Short task a >> Count the lines in the listing that contain the string "author", and give only that number.

Text >>
B = [alnum,csym,prolog_identifier_continue,ascii,
digit,graph,to_lower(57),to_upper(57),
digit(9),xdigit(9)].
And so one can write this for clean char/code transparency:
zero(C) --> [C],{code_type(C,digit(0)}.
nonzero(C) --> [C],{code_type(C,digit(X),X>0}.
any_digit(C) --> zero(C).
any_digit(C) --> nonzero(C).
In SWI-Prolog in particular
SWI-Prolog by default prefers codes. Try this:
The flags
back_quotes
double_quotes
influence interpretation of "string" and `string` in "standard code". By default"string" is interpreted as an atomic "string" whereas `string` is interpreted as a "list of codes".
Outside of DCGs, the following holds in SWI-Prolog, with all flags at their default:
?- string("foo"),\+atom("foo"),\+is_list("foo").
true.
?- L=`foo`.
L = [102,111,111].
However, in DCGs, both "string" and `string` are interpreted as "codes" by default.
Without any settings changed, consider this DCG:
representation(double_quotes) --> "bar". % SWI-Prolog decomposes this into CODES
representation(back_quotes) --> `bar`. % SWI-Prolog decomposes this into CODES
representation(explicit_codes_1) --> [98,97,114]. % explicit CODES (as obtained via atom_codes(bar,Codes))

Short task b >> Translate this sentence from the Prolog text into Spanish: "SWI-Prolog by default prefers codes."

Input rows >>

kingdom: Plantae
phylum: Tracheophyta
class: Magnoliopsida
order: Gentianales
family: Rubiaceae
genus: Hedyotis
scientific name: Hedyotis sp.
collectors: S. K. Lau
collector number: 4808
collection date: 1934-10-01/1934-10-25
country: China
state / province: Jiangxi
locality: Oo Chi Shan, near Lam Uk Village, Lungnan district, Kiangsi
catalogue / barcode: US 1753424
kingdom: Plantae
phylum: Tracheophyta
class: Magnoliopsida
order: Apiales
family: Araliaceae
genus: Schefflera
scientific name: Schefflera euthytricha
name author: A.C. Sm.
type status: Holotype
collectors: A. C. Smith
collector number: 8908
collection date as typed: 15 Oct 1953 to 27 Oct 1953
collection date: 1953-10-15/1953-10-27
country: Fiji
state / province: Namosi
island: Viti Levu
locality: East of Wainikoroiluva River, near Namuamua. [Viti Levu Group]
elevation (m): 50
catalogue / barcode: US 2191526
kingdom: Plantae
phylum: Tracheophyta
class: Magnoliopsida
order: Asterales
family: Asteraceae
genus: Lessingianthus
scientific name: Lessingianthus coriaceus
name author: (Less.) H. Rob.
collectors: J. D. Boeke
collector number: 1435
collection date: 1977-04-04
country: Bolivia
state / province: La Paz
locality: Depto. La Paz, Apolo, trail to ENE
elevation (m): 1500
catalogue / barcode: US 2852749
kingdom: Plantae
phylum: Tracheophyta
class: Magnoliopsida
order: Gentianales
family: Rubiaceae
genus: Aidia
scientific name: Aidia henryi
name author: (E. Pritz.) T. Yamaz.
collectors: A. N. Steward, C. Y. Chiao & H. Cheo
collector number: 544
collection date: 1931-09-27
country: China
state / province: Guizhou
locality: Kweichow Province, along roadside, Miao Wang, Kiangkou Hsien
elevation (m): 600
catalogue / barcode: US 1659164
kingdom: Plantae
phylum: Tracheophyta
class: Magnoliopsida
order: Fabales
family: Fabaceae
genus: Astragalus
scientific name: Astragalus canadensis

Exercise result a >> 3

Exercise result b >> SWI-Prolog prefiere los códigos de forma predeterminada.